Baidu's ERNIE 5.0 positions the company as a frontrunner in native multimodal AI, matching or exceeding benchmarks of rivals like Google's Gemini 2.5 Pro and hypothetical GPT-5 variants in text reasoning, visual analysis, video comprehension, and generation, while its ultra-sparse MoE design under 3% activation enhances inference efficiency amid global GPU constraints. This native full-modal approach, integrating modalities in a single autoregressive framework, lowers barriers for complex real-world applications such as video-to-code generation or context-aware creative tasks, potentially accelerating adoption in China and beyond where data localization favors domestic models.

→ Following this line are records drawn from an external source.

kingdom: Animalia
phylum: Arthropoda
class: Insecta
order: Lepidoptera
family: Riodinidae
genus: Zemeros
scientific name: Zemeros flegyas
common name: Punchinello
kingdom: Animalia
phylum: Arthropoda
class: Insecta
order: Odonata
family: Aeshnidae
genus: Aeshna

Amid intensifying US-China AI rivalry and export controls on advanced chips, ERNIE 5.0 bolsters Baidu's self-reliance, steering R&D toward efficient, omni-modal systems that could narrow the gap with Western leaders and influence funding toward hybrid expert architectures over the next 12-24 months. Enterprises gain cost-effective access via Qianfan, widening AI deployment in sectors like e-commerce and content creation.